An agent’s insured is a residential condominium association. The bank of one of the association’s unit owners requests the insured to add it to the master policy as loss payee/mortgagee. In the past, the agent provided evidence of insurance to the bank’s attorney without adding the bank as requested, but now, the bank refuses to accept that response.
Q: "How do I respond when the carrier is not willing to offer this because there is no insurable interest with the unit owner and their policy?"
A: “They're wasting their time and your time with pointless requests like this. No underwriter in their right mind will do this. Many associations have hundreds of unit owners. Imagine the workload involved with adding all their lenders to the master policy—not to mention revising it every time the mortgage is sold to another lender.
I know an agency that writes almost exclusively homeowners associations with thousands of units. It would be a nightmare to manage thousands of mortgagees, additional insureds and loss payees on their master policies.”
Another agent’s client is an office condo association.
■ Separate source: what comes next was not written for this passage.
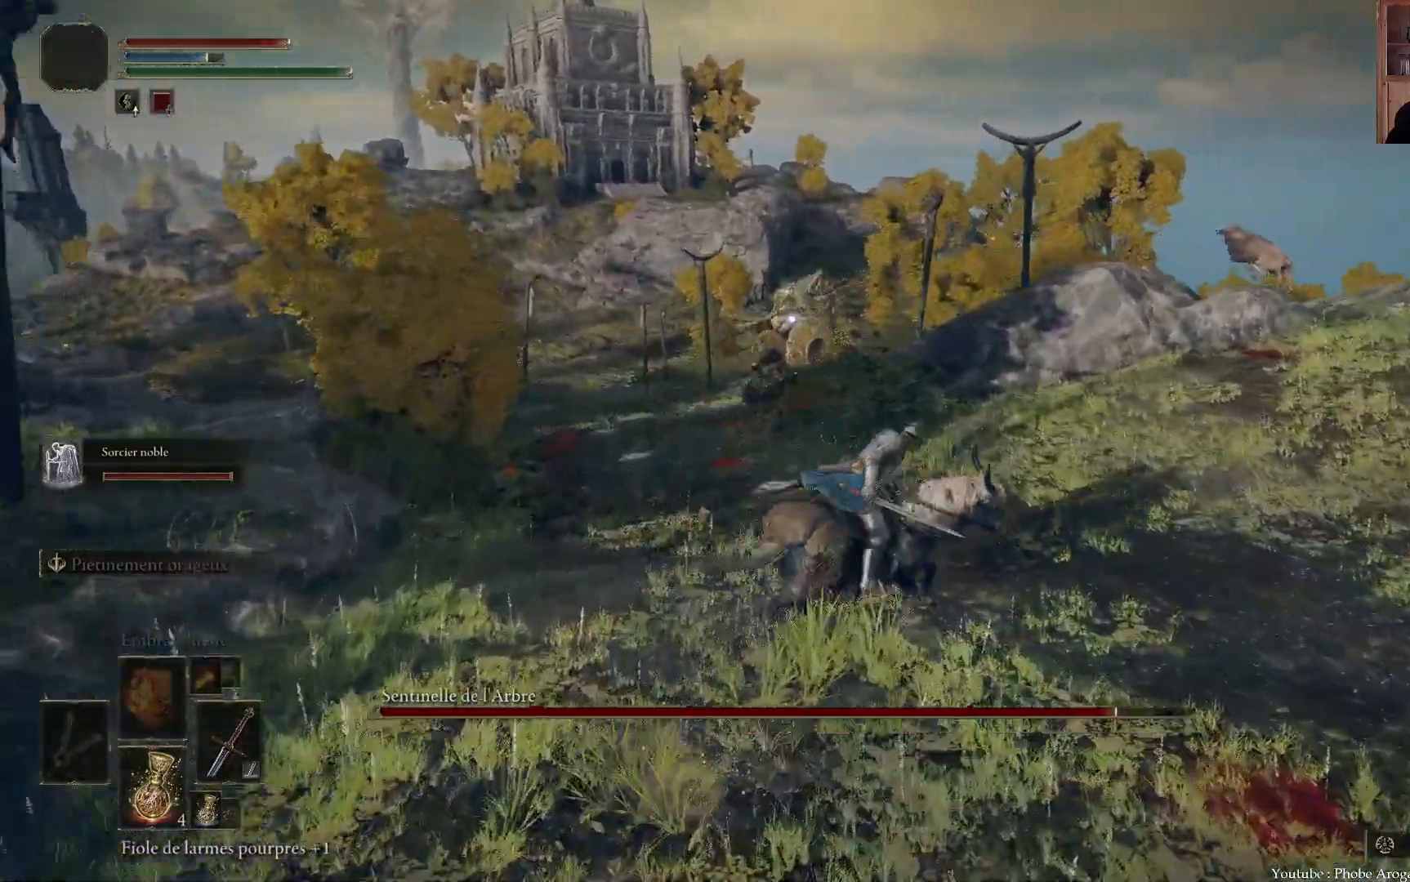
{"dt_ms": 500, "buttons": [], "left_stick": "down", "right_stick": "center", "events": [[200, "left_stick", "down"]]}
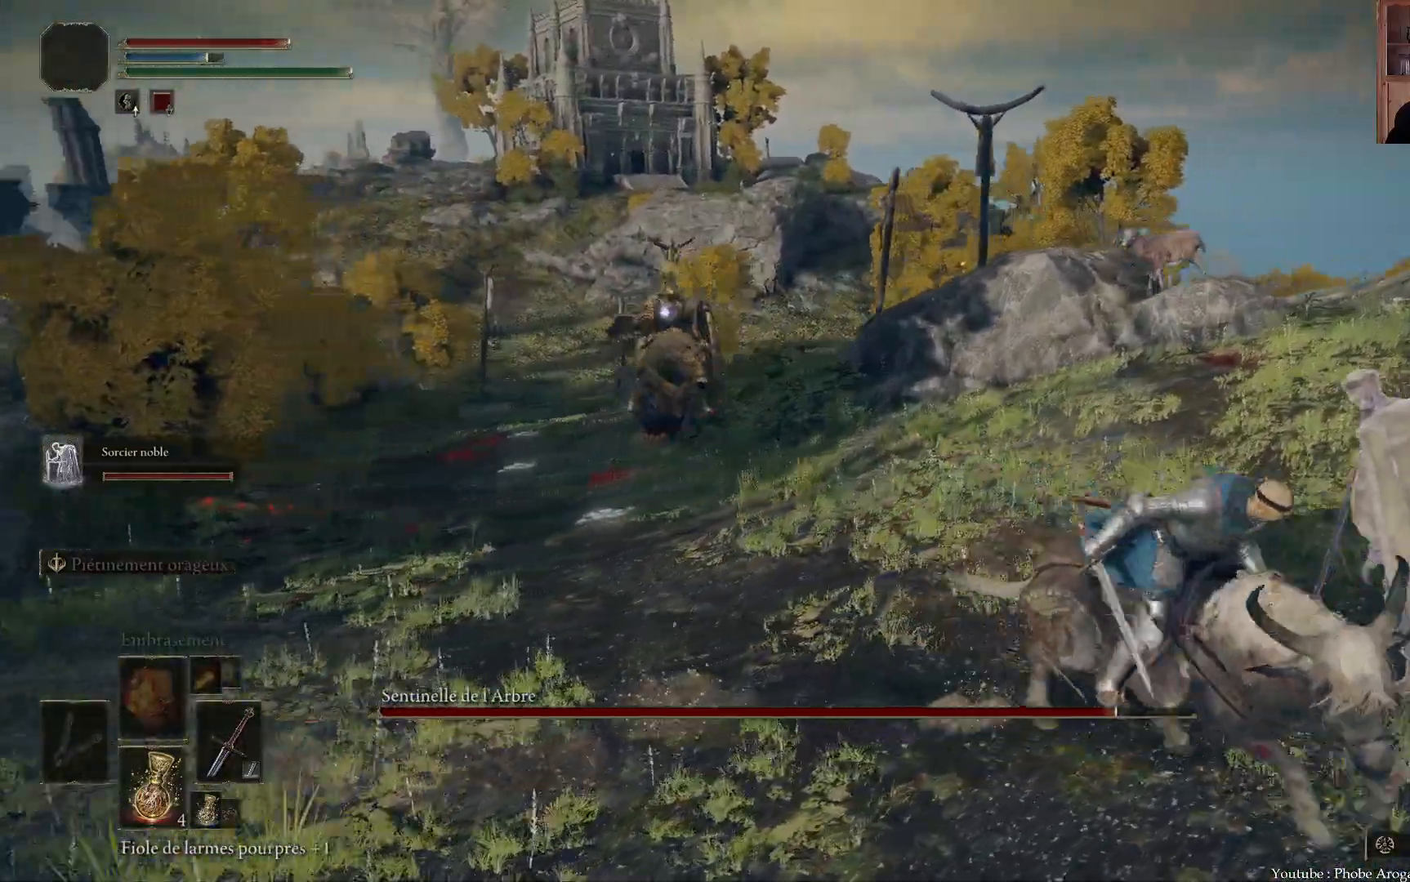
{"dt_ms": 500, "buttons": [], "left_stick": "up-left", "right_stick": "center", "events": [[133, "left_stick", "down-left"], [400, "left_stick", "up-left"]]}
A new customer is purchasing a unit, and similarly, their bank requests to be added to the association’s policy as mortgagee and lender loss payee. The agent informs the bank they cannot fulfill the request.
Q: "Are we correct? They are threatening to refuse settlement over this and advising the unit owner that we are the cause of them not going to settlement."
A: “Here is a Virtual University article about residential condos: ‘Condos and Additional Insureds.’ The same logic should apply to your situation.
The mortgagee on the condo unit is not a mortgagee on the jointly owned real property, so stating that they are a mortgagee on the master policy would not be appropriate. Doing so might even be interpreted as insurance fraud, or at least a misrepresentation or false statement under an unfair trade practice or similar law.
I don’t know what the loan documents say, but presumably, the loan is on the economic interest of whatever real property—or even ‘box of air’—is covered by the mortgage on the purchased unit—again, not on the jointly owned real property covered by the master policy. The unit mortgagee should not be entitled to recovery under a lender loss payable clause on the master policy because they are presumably not a lender on the property insured by the master policy.”
Bill Wilson is director of the Big “I” Virtual University.